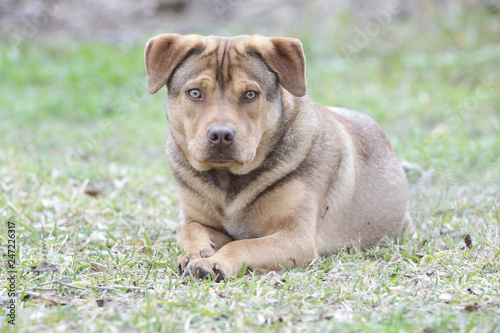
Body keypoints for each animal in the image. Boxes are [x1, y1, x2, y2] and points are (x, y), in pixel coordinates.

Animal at [144, 33, 410, 278]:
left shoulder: (296, 237)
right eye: (195, 93)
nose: (220, 135)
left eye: (250, 94)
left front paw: (215, 262)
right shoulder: (202, 220)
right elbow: (189, 229)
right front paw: (198, 252)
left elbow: (244, 245)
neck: (229, 182)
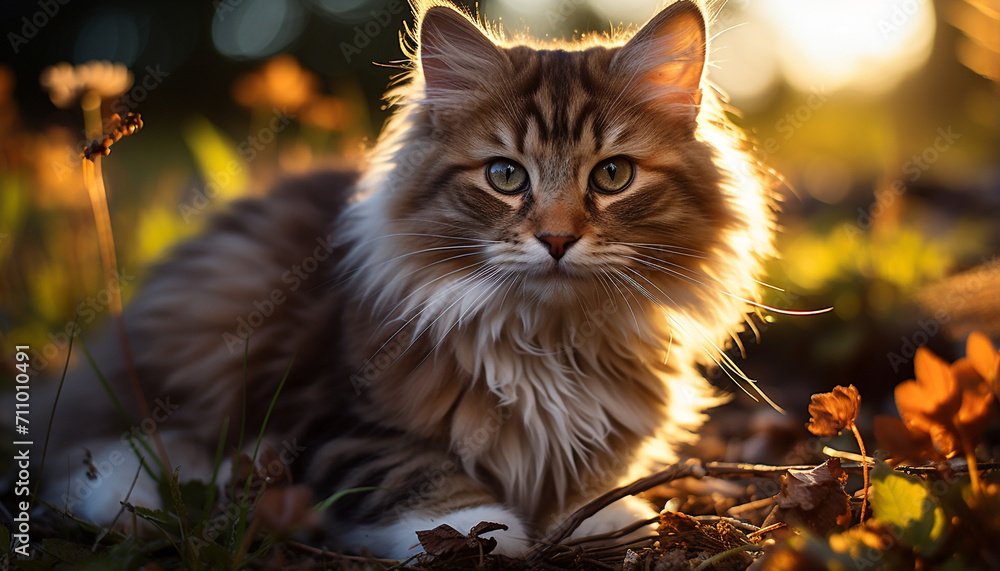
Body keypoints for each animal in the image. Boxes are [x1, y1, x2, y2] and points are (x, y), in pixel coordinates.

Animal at [37, 0, 772, 564]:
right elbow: (421, 476)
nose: (558, 239)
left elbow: (591, 488)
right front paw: (484, 533)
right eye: (505, 176)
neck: (550, 340)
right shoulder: (332, 420)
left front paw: (603, 516)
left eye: (613, 175)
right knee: (98, 452)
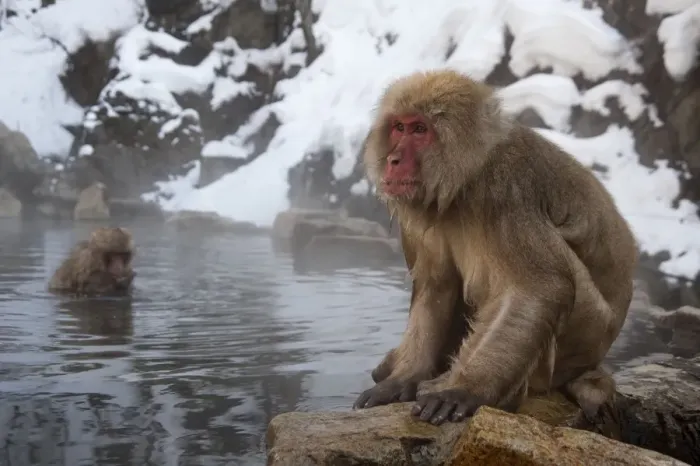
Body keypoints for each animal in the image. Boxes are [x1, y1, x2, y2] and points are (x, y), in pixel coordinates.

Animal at [352, 69, 638, 426]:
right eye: (399, 128)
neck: (465, 179)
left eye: (420, 130)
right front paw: (405, 377)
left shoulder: (506, 193)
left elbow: (539, 289)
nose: (393, 159)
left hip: (586, 333)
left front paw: (466, 389)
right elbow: (436, 286)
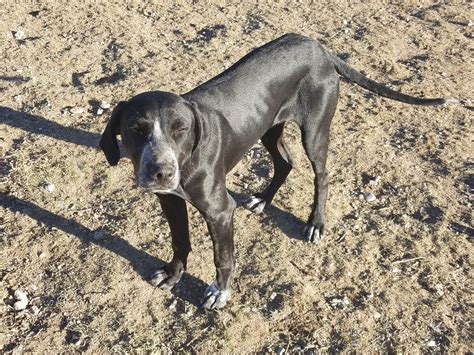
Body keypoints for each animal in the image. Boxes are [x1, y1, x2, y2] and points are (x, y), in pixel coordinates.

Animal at [99, 32, 444, 308]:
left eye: (180, 129)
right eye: (135, 129)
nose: (161, 172)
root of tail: (318, 47)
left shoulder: (220, 211)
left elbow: (223, 257)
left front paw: (219, 292)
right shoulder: (169, 199)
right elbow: (179, 239)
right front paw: (173, 273)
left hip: (314, 131)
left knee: (322, 175)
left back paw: (315, 223)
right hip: (268, 127)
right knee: (285, 163)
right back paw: (263, 199)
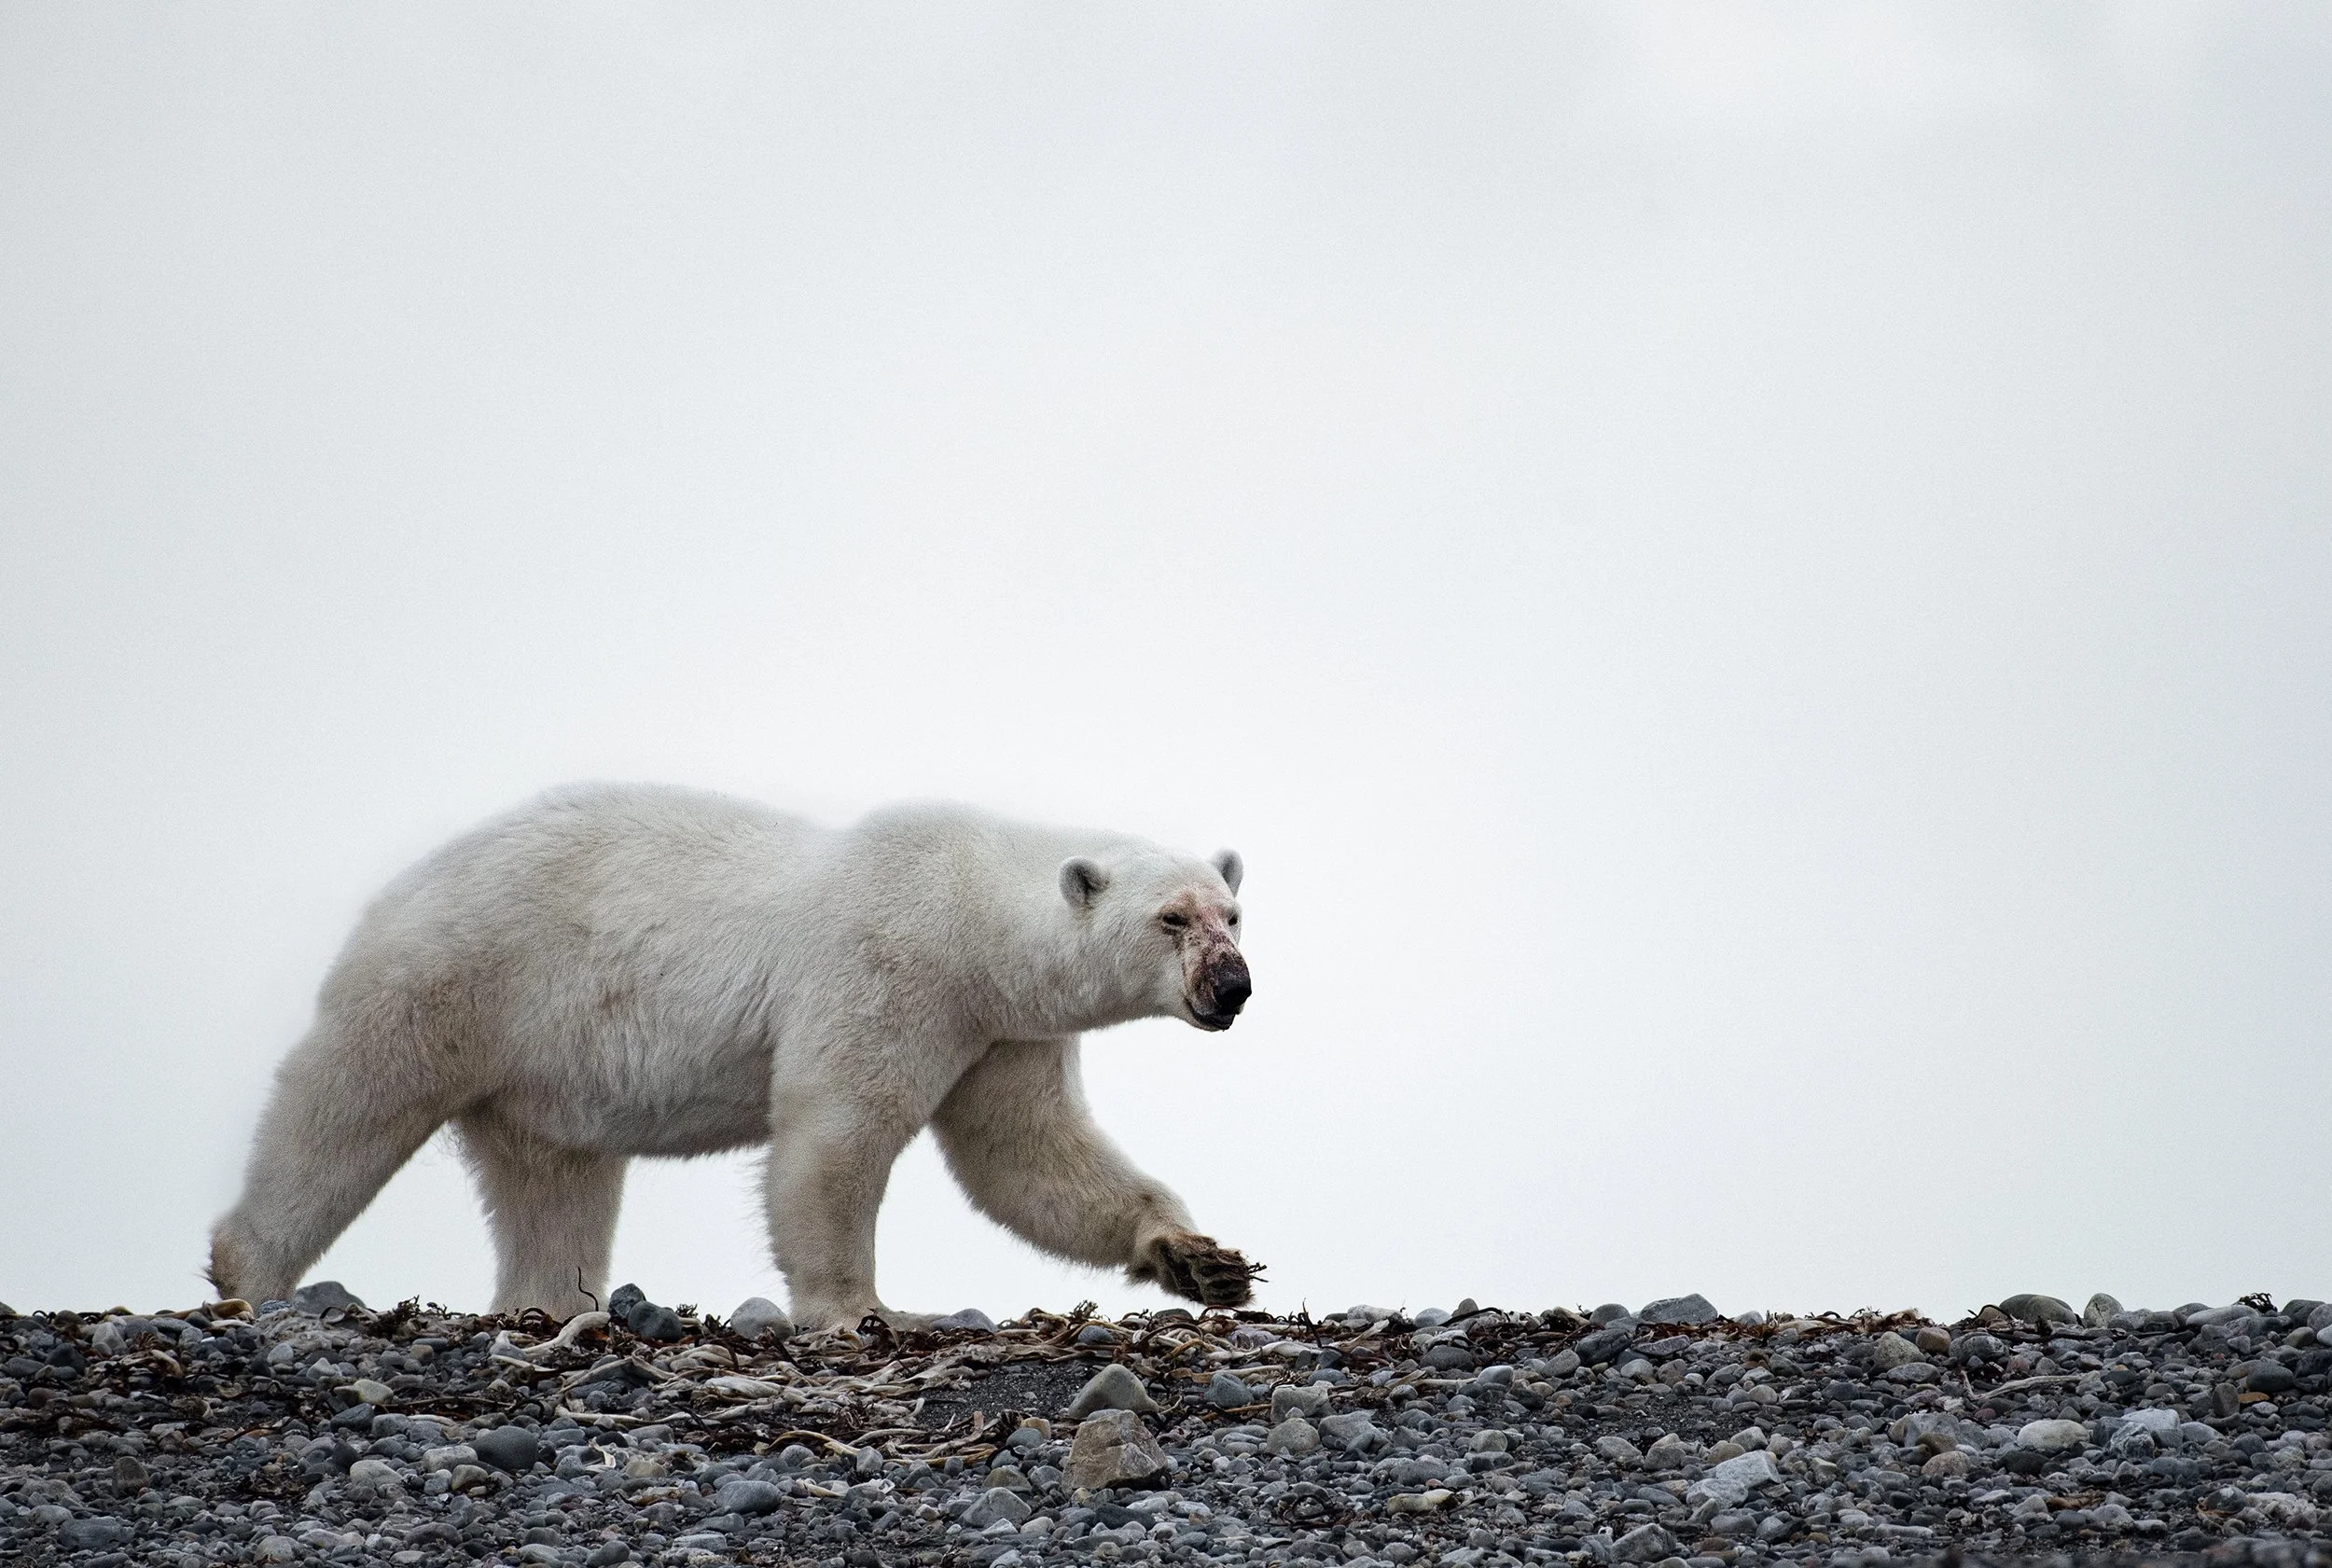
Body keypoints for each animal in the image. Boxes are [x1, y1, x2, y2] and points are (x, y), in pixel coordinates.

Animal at [207, 783, 1258, 1328]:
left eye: (1233, 912)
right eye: (1170, 919)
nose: (1233, 986)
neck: (972, 917)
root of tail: (399, 887)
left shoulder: (1000, 1031)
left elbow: (1031, 1156)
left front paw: (1200, 1260)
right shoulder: (887, 970)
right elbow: (835, 1137)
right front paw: (864, 1309)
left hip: (540, 1069)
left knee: (552, 1184)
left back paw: (551, 1304)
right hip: (454, 978)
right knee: (342, 1108)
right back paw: (244, 1268)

**EXERCISE OBJECTIVE:** Print the records again exactly. Skip every picture.

**RESPONSE AREA:**
Body keypoints for each animal in the image. Boxes are [x1, y1, x2, y2] and points are (x, y), in pixel coordinates.

Animal at [144, 33, 410, 278]:
left shoulder: (296, 237)
right eye: (195, 93)
nose: (220, 135)
left eye: (250, 94)
left front paw: (215, 262)
right shoulder: (202, 220)
right elbow: (189, 229)
right front paw: (198, 252)
left elbow: (244, 245)
neck: (229, 182)
Body keypoints for each animal in the image. Boxes are [x1, y1, x2, y2] and points are (x, y), in pixel coordinates.

Animal at [37, 0, 772, 564]:
right elbow: (421, 476)
nose: (558, 239)
left elbow: (591, 488)
right front paw: (484, 533)
right eye: (505, 176)
neck: (550, 340)
right shoulder: (332, 420)
left front paw: (603, 516)
left eye: (613, 175)
right knee: (98, 452)
Body keypoints for each animal in the image. Boxes are [x1, y1, x2, y2] and points are (x, y), in pixel coordinates.

Animal at [352, 69, 638, 426]:
right eye: (399, 128)
neck: (465, 179)
left eye: (420, 130)
right front paw: (405, 377)
left shoulder: (506, 193)
left elbow: (539, 289)
nose: (393, 159)
left hip: (586, 333)
left front paw: (466, 389)
right elbow: (436, 286)
Body keypoints for each animal in the image. Boxes are [x1, y1, x2, y2] and points are (x, y), in pixel coordinates.

Animal at [99, 32, 444, 308]:
left eye: (180, 129)
right eye: (135, 129)
nose: (161, 172)
root of tail: (318, 47)
left shoulder: (220, 211)
left elbow: (223, 257)
left front paw: (219, 292)
right shoulder: (169, 199)
right elbow: (179, 239)
right front paw: (173, 273)
left hip: (314, 131)
left knee: (322, 175)
left back paw: (315, 223)
right hip: (268, 127)
right knee: (285, 163)
right back paw: (263, 199)
Body keypoints for each animal in the image. Boxes are [x1, y1, x2, y2] and points are (x, y), in pixel coordinates.

Animal at [207, 783, 1258, 1328]:
left eye: (1233, 912)
right eye: (1170, 919)
nose: (1233, 986)
neck: (972, 917)
root of tail: (399, 887)
left shoulder: (1000, 1031)
left elbow: (1031, 1156)
left front paw: (1200, 1260)
right shoulder: (887, 970)
right elbow: (835, 1137)
right front paw: (864, 1309)
left hip: (540, 1069)
left knee: (552, 1184)
left back paw: (551, 1304)
right hip: (454, 978)
right knee: (342, 1108)
right back paw: (244, 1268)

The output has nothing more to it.